Now do this across time zones. Have some developers in Central India and some in on the US East Coast. They’ll never meet, or talk. Except maybe in an incident. How do they respond, under pressure, with complete strangers, in the middle of the night, after a long day of work, while the other people are about to go to lunch, and when the optics are bad?
Now add in some acquisitions. Little bubbles with completely different technologies, languages, patterns, design, and philosophy. Now apply pressure for them to conform or leave.
And finally, add in AI. Something designed to take all of the data of every instance of any of the above situations and amplify it. Automate it. But, do it in a way that is scientifically shown to be the most enticing and pleasing.

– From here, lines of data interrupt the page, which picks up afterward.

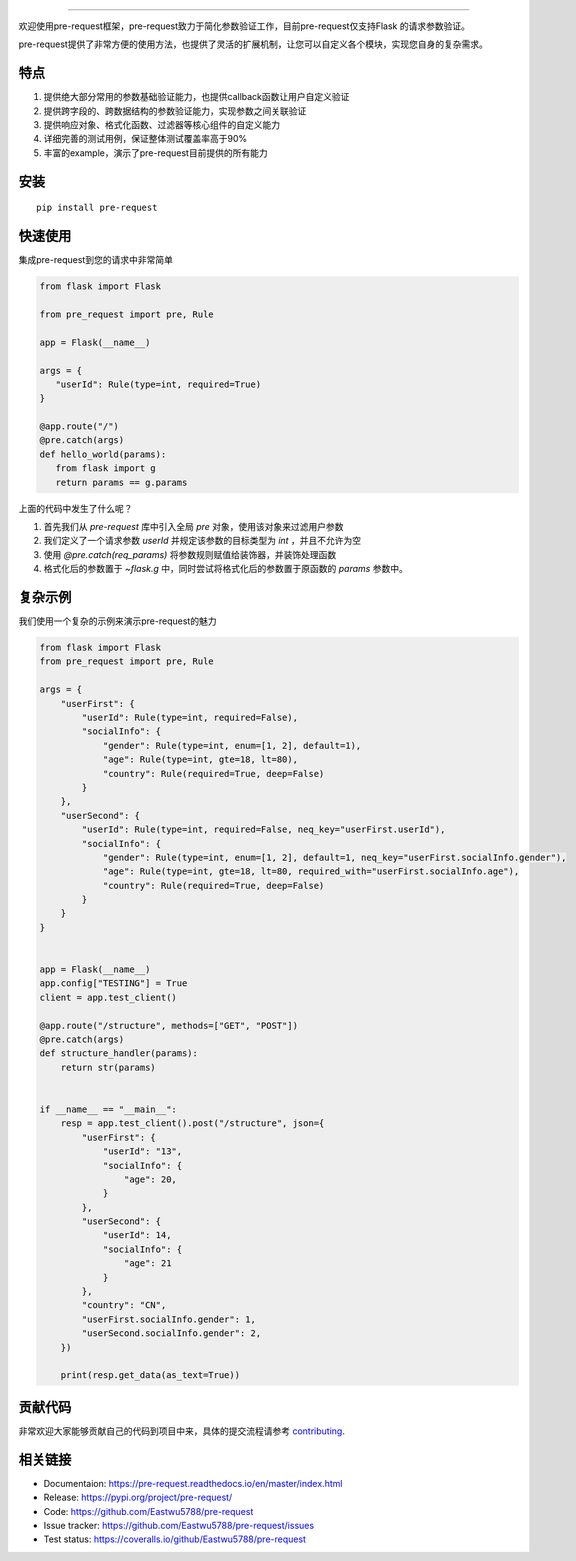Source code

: .. raw:: html

    <p align="center">
        <a href="#readme">
            <img alt="Pre-request logo" src="https://raw.githubusercontent.com/Eastwu5788/pre-request/master/docs/static/logo.jpg">
        </a>
    </p>
    <p align="center">
        <a href="https://www.travis-ci.org/Eastwu5788/pre-request"><img alt="Travis" src="https://www.travis-ci.org/Eastwu5788/pre-request.svg?branch=master"></a>
        <a href="https://coveralls.io/github/Eastwu5788/pre-request?branch=master"><img alt="Coveralls" src="https://coveralls.io/repos/github/Eastwu5788/pre-request/badge.svg?branch=master"></a>
        <a href="https://github.com/Eastwu5788/pre-request/blob/master/LICENSE"><img alt="License" src="https://img.shields.io/pypi/l/pre-request?color=brightgreen"></a>
        <a href="https://pre-request.readthedocs.io/en/master/"><img alt="Docs" src="https://readthedocs.org/projects/pre-request/badge/?version=master"></a>
        <a href="https://pypi.org/project/pre-request/"><img alt="PyPI" src="https://img.shields.io/pypi/v/pre-request?color=brightgreen"></a>
        <a href="https://gitter.im/pre-request/community?utm_source=badge&utm_medium=badge&utm_campaign=pr-badge"><img alt="IM" src="https://badges.gitter.im/pre-request/community.svg"/></a>
    </p>


========

欢迎使用pre-request框架，pre-request致力于简化参数验证工作，目前pre-request仅支持Flask
的请求参数验证。

pre-request提供了非常方便的使用方法，也提供了灵活的扩展机制，让您可以自定义各个模块，实现您自身的复杂需求。

特点
----

1. 提供绝大部分常用的参数基础验证能力，也提供callback函数让用户自定义验证
2. 提供跨字段的、跨数据结构的参数验证能力，实现参数之间关联验证
3. 提供响应对象、格式化函数、过滤器等核心组件的自定义能力
4. 详细完善的测试用例，保证整体测试覆盖率高于90%
5. 丰富的example，演示了pre-request目前提供的所有能力

安装
----

::

    pip install pre-request


快速使用
----------------

集成pre-request到您的请求中非常简单

.. code-block:: python

   from flask import Flask

   from pre_request import pre, Rule

   app = Flask(__name__)

   args = {
      "userId": Rule(type=int, required=True)
   }

   @app.route("/")
   @pre.catch(args)
   def hello_world(params):
      from flask import g
      return params == g.params

上面的代码中发生了什么呢？

1. 首先我们从 `pre-request` 库中引入全局 `pre` 对象，使用该对象来过滤用户参数
2. 我们定义了一个请求参数 `userId` 并规定该参数的目标类型为 `int` ，并且不允许为空
3. 使用 `@pre.catch(req_params)` 将参数规则赋值给装饰器，并装饰处理函数
4. 格式化后的参数置于 `~flask.g` 中，同时尝试将格式化后的参数置于原函数的 `params` 参数中。


复杂示例
--------------

我们使用一个复杂的示例来演示pre-request的魅力

.. code-block:: python

    from flask import Flask
    from pre_request import pre, Rule

    args = {
        "userFirst": {
            "userId": Rule(type=int, required=False),
            "socialInfo": {
                "gender": Rule(type=int, enum=[1, 2], default=1),
                "age": Rule(type=int, gte=18, lt=80),
                "country": Rule(required=True, deep=False)
            }
        },
        "userSecond": {
            "userId": Rule(type=int, required=False, neq_key="userFirst.userId"),
            "socialInfo": {
                "gender": Rule(type=int, enum=[1, 2], default=1, neq_key="userFirst.socialInfo.gender"),
                "age": Rule(type=int, gte=18, lt=80, required_with="userFirst.socialInfo.age"),
                "country": Rule(required=True, deep=False)
            }
        }
    }


    app = Flask(__name__)
    app.config["TESTING"] = True
    client = app.test_client()

    @app.route("/structure", methods=["GET", "POST"])
    @pre.catch(args)
    def structure_handler(params):
        return str(params)


    if __name__ == "__main__":
        resp = app.test_client().post("/structure", json={
            "userFirst": {
                "userId": "13",
                "socialInfo": {
                    "age": 20,
                }
            },
            "userSecond": {
                "userId": 14,
                "socialInfo": {
                    "age": 21
                }
            },
            "country": "CN",
            "userFirst.socialInfo.gender": 1,
            "userSecond.socialInfo.gender": 2,
        })

        print(resp.get_data(as_text=True))

贡献代码
----------

非常欢迎大家能够贡献自己的代码到项目中来，具体的提交流程请参考 `contributing`_.

.. _contributing: https://github.com/Eastwu5788/pre-request/blob/master/CONTRIBUTING.rst


相关链接
------------
* Documentaion: https://pre-request.readthedocs.io/en/master/index.html
* Release: https://pypi.org/project/pre-request/
* Code: https://github.com/Eastwu5788/pre-request
* Issue tracker: https://github.com/Eastwu5788/pre-request/issues
* Test status: https://coveralls.io/github/Eastwu5788/pre-request
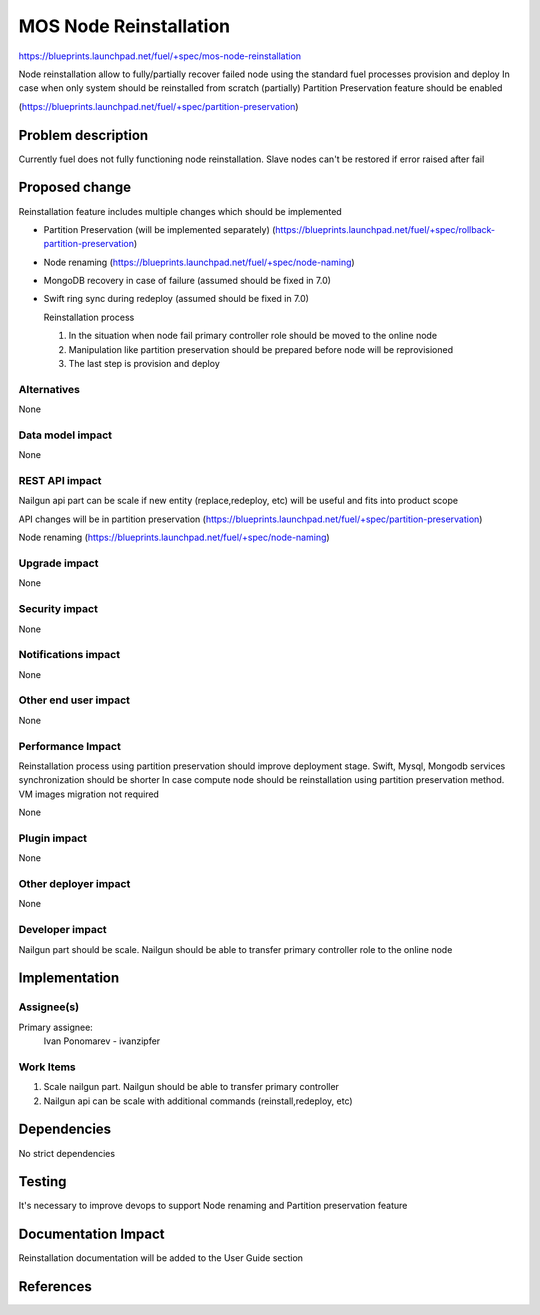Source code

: ..
 This work is licensed under a Creative Commons Attribution 3.0 Unported
 License.

 http://creativecommons.org/licenses/by/3.0/legalcode

==========================================
MOS Node Reinstallation
==========================================

https://blueprints.launchpad.net/fuel/+spec/mos-node-reinstallation

Node reinstallation allow to fully/partially recover failed node
using the standard fuel processes provision and deploy
In case when only system should be reinstalled from
scratch (partially) Partition Preservation feature should be enabled

(https://blueprints.launchpad.net/fuel/+spec/partition-preservation)

Problem description
===================

Currently fuel does not fully functioning node reinstallation.
Slave nodes can't be restored if error raised after fail


Proposed change
===============

Reinstallation feature includes multiple changes which should be implemented


* Partition Preservation (will be implemented separately)
  (https://blueprints.launchpad.net/fuel/+spec/rollback-partition-preservation)

* Node renaming (https://blueprints.launchpad.net/fuel/+spec/node-naming)

* MongoDB recovery in case of failure (assumed should be fixed in 7.0)

* Swift ring sync during redeploy (assumed should be fixed in 7.0)


  Reinstallation process

  1) In the situation when node fail primary controller role should
     be moved to the online node

  2) Manipulation like partition preservation should be prepared
     before node will be reprovisioned

  3) The last step is provision and deploy


Alternatives
------------

None

Data model impact
-----------------

None

REST API impact
---------------

Nailgun api part can be scale if new entity (replace,redeploy, etc)
will be useful and fits into product scope

API changes will be in partition preservation
(https://blueprints.launchpad.net/fuel/+spec/partition-preservation)

Node renaming
(https://blueprints.launchpad.net/fuel/+spec/node-naming)


Upgrade impact
--------------

None

Security impact
---------------

None

Notifications impact
--------------------

None

Other end user impact
---------------------

None

Performance Impact
------------------

Reinstallation process using partition preservation should improve
deployment stage. Swift, Mysql, Mongodb services synchronization
should be shorter
In case compute node should be reinstallation using partition
preservation method. VM images migration not required

None

Plugin impact
-------------

None

Other deployer impact
---------------------

None

Developer impact
----------------

Nailgun part should be scale. Nailgun should be able to transfer
primary controller role to the online node

Implementation
==============

Assignee(s)
-----------

Primary assignee:
  Ivan Ponomarev - ivanzipfer


Work Items
----------

#. Scale nailgun part. Nailgun should be able to transfer
   primary controller

#. Nailgun api can be scale with additional commands
   (reinstall,redeploy, etc)



Dependencies
============

No strict dependencies

Testing
=======

It's necessary to improve devops to support
Node renaming and Partition preservation feature


Documentation Impact
====================

Reinstallation documentation will be added to the User Guide section

References
==========


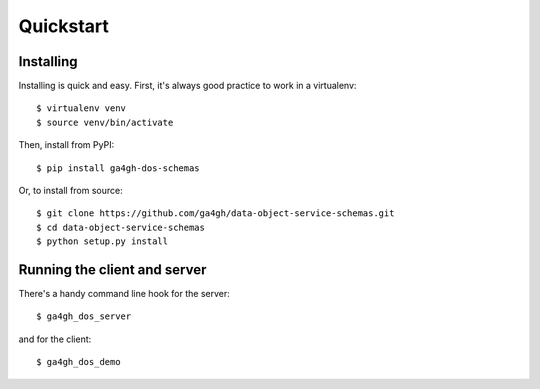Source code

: .. highlight:: console

Quickstart
==========

Installing
----------

Installing is quick and easy. First, it's always good practice to
work in a virtualenv::

    $ virtualenv venv
    $ source venv/bin/activate

Then, install from PyPI::

    $ pip install ga4gh-dos-schemas

Or, to install from source::

    $ git clone https://github.com/ga4gh/data-object-service-schemas.git
    $ cd data-object-service-schemas
    $ python setup.py install

Running the client and server
-----------------------------

There's a handy command line hook for the server::

    $ ga4gh_dos_server

and for the client::

    $ ga4gh_dos_demo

What do you expect the outcome to be? I expect it to mirror what we’re already seeing. Increased outages, especially from high profile companies. Increased severity of outages when they happen. Decreased public satisfaction with software. Increased concern about relying on SaaS. In short, I expect our complexity to kill our code.
It’s also interesting how the companies with the most complex code are the ones relying on AI the most, while the companies with less complex code don’t rely on AI as much. It’s almost like building a system that no person could ever hope to understand breeds a helplessness that heavy AI usage can prey on, while building a system that’s comprehensible builds a sort of resistance to AI.
Whatever-Your-Acronym-Is
And yes, this is very much real. I have worked on many production code bases with this as the simplest case. Usually it was a lot worse.
Almost all of them send emails now or in the future.